PROBLEM DETAILS:
Duplicate the lines of the entries below, from the line containing "pose: elev=297.7 azim=21.0" through the line containing "Dot at: (263, 302)". Include both end lines and change nothing.

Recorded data

──────────

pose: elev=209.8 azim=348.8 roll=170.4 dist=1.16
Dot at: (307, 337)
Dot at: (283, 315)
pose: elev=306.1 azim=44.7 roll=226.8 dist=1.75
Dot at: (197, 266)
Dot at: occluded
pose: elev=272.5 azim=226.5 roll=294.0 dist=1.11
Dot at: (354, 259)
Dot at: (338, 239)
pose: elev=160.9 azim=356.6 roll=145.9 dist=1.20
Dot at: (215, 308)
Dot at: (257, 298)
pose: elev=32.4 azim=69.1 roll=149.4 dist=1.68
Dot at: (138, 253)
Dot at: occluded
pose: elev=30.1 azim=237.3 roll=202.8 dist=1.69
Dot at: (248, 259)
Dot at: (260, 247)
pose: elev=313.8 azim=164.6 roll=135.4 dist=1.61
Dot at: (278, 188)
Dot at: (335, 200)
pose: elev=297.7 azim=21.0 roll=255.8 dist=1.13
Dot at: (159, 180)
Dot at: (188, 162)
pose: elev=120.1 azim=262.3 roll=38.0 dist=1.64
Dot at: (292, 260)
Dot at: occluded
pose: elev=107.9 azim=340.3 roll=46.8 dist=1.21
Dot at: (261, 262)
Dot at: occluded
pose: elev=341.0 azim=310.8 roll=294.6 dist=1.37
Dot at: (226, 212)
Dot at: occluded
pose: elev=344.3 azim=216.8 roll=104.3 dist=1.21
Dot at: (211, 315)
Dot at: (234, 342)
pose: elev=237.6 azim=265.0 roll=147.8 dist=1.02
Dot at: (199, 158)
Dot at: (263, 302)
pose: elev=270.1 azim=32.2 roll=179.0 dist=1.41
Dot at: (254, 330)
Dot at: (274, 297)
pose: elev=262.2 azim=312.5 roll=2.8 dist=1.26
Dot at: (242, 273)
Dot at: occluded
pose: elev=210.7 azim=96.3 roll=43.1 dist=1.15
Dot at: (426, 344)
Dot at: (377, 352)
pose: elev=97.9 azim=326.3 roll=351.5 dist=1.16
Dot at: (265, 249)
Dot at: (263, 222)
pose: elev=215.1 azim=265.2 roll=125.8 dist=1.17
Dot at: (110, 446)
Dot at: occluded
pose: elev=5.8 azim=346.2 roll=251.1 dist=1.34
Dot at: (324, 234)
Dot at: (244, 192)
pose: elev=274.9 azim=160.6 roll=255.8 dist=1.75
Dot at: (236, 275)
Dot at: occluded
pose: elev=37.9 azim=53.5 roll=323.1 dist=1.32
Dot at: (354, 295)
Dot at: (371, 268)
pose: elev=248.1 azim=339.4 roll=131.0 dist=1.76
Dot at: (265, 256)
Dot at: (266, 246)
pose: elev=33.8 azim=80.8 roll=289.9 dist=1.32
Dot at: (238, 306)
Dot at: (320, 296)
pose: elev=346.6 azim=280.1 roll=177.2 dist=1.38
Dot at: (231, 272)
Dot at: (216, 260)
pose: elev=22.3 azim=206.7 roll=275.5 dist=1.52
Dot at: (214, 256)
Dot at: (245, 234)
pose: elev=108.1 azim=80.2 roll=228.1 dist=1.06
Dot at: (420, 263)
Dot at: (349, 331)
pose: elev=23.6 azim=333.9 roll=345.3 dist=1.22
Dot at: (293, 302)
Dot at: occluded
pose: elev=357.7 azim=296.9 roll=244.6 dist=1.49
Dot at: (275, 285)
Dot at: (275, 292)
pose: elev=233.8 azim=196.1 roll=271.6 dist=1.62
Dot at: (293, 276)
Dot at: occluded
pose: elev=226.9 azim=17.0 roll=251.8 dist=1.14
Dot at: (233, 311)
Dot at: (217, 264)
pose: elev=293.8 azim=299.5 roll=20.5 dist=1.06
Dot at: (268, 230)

──────────

FINAL ANSWER:
pose: elev=297.7 azim=21.0 roll=255.8 dist=1.13
Dot at: (159, 180)
Dot at: (188, 162)
pose: elev=120.1 azim=262.3 roll=38.0 dist=1.64
Dot at: (292, 260)
Dot at: occluded
pose: elev=107.9 azim=340.3 roll=46.8 dist=1.21
Dot at: (261, 262)
Dot at: occluded
pose: elev=341.0 azim=310.8 roll=294.6 dist=1.37
Dot at: (226, 212)
Dot at: occluded
pose: elev=344.3 azim=216.8 roll=104.3 dist=1.21
Dot at: (211, 315)
Dot at: (234, 342)
pose: elev=237.6 azim=265.0 roll=147.8 dist=1.02
Dot at: (199, 158)
Dot at: (263, 302)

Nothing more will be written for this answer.